Exercise description:
I need the entries printed again word for word, without the images.
----
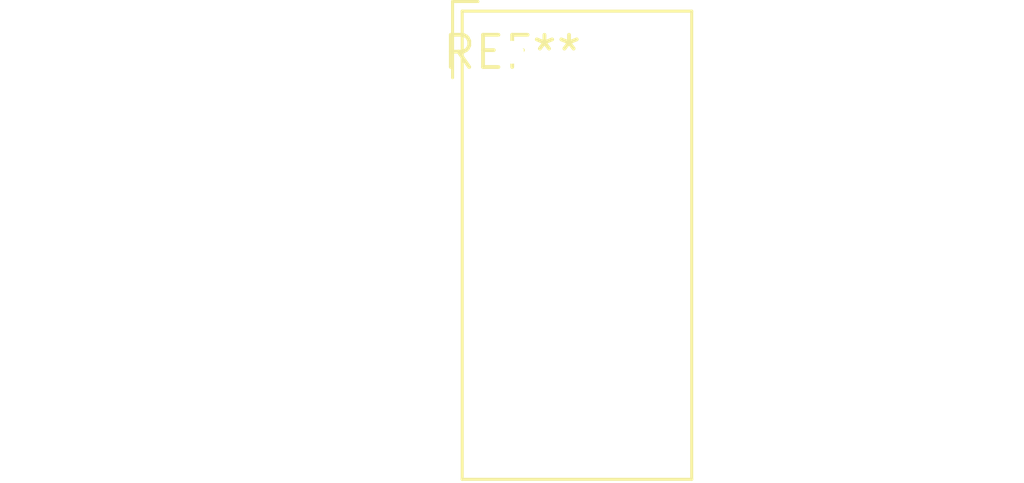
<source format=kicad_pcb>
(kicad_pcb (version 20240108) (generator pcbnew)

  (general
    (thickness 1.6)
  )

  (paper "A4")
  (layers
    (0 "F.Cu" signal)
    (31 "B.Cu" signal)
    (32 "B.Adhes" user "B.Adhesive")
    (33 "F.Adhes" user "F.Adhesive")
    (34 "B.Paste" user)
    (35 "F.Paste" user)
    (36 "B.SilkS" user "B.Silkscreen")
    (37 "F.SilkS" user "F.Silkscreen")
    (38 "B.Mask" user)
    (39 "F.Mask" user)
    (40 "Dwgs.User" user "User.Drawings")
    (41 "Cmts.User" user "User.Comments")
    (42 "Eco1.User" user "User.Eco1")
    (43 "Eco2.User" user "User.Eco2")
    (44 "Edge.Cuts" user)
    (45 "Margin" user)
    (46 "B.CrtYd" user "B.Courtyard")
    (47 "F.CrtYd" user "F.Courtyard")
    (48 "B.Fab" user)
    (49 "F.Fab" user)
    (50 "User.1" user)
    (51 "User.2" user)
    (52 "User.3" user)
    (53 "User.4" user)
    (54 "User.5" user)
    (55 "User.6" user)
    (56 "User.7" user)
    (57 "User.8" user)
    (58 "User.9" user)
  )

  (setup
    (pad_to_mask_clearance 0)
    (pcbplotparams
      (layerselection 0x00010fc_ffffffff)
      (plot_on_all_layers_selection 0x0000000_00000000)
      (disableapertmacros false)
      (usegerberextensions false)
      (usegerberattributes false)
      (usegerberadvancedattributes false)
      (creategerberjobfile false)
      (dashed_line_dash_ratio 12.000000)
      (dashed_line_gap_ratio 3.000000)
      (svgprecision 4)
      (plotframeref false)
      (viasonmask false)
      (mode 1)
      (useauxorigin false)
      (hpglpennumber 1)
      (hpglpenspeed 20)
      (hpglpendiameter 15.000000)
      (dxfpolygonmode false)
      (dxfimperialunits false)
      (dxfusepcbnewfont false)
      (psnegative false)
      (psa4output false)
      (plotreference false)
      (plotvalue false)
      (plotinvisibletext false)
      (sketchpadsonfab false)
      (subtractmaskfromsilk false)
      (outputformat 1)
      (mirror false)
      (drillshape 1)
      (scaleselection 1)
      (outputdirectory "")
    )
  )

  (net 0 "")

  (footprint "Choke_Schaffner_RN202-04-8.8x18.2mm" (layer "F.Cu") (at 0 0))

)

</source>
----
Reply to the task:
<source format=kicad_pcb>
(kicad_pcb (version 20240108) (generator pcbnew)

  (general
    (thickness 1.6)
  )

  (paper "A4")
  (layers
    (0 "F.Cu" signal)
    (31 "B.Cu" signal)
    (32 "B.Adhes" user "B.Adhesive")
    (33 "F.Adhes" user "F.Adhesive")
    (34 "B.Paste" user)
    (35 "F.Paste" user)
    (36 "B.SilkS" user "B.Silkscreen")
    (37 "F.SilkS" user "F.Silkscreen")
    (38 "B.Mask" user)
    (39 "F.Mask" user)
    (40 "Dwgs.User" user "User.Drawings")
    (41 "Cmts.User" user "User.Comments")
    (42 "Eco1.User" user "User.Eco1")
    (43 "Eco2.User" user "User.Eco2")
    (44 "Edge.Cuts" user)
    (45 "Margin" user)
    (46 "B.CrtYd" user "B.Courtyard")
    (47 "F.CrtYd" user "F.Courtyard")
    (48 "B.Fab" user)
    (49 "F.Fab" user)
    (50 "User.1" user)
    (51 "User.2" user)
    (52 "User.3" user)
    (53 "User.4" user)
    (54 "User.5" user)
    (55 "User.6" user)
    (56 "User.7" user)
    (57 "User.8" user)
    (58 "User.9" user)
  )

  (setup
    (pad_to_mask_clearance 0)
    (pcbplotparams
      (layerselection 0x00010fc_ffffffff)
      (plot_on_all_layers_selection 0x0000000_00000000)
      (disableapertmacros false)
      (usegerberextensions false)
      (usegerberattributes false)
      (usegerberadvancedattributes false)
      (creategerberjobfile false)
      (dashed_line_dash_ratio 12.000000)
      (dashed_line_gap_ratio 3.000000)
      (svgprecision 4)
      (plotframeref false)
      (viasonmask false)
      (mode 1)
      (useauxorigin false)
      (hpglpennumber 1)
      (hpglpenspeed 20)
      (hpglpendiameter 15.000000)
      (dxfpolygonmode false)
      (dxfimperialunits false)
      (dxfusepcbnewfont false)
      (psnegative false)
      (psa4output false)
      (plotreference false)
      (plotvalue false)
      (plotinvisibletext false)
      (sketchpadsonfab false)
      (subtractmaskfromsilk false)
      (outputformat 1)
      (mirror false)
      (drillshape 1)
      (scaleselection 1)
      (outputdirectory "")
    )
  )

  (net 0 "")

  (footprint "Choke_Schaffner_RN202-04-8.8x18.2mm" (layer "F.Cu") (at 0 0))

)

</source>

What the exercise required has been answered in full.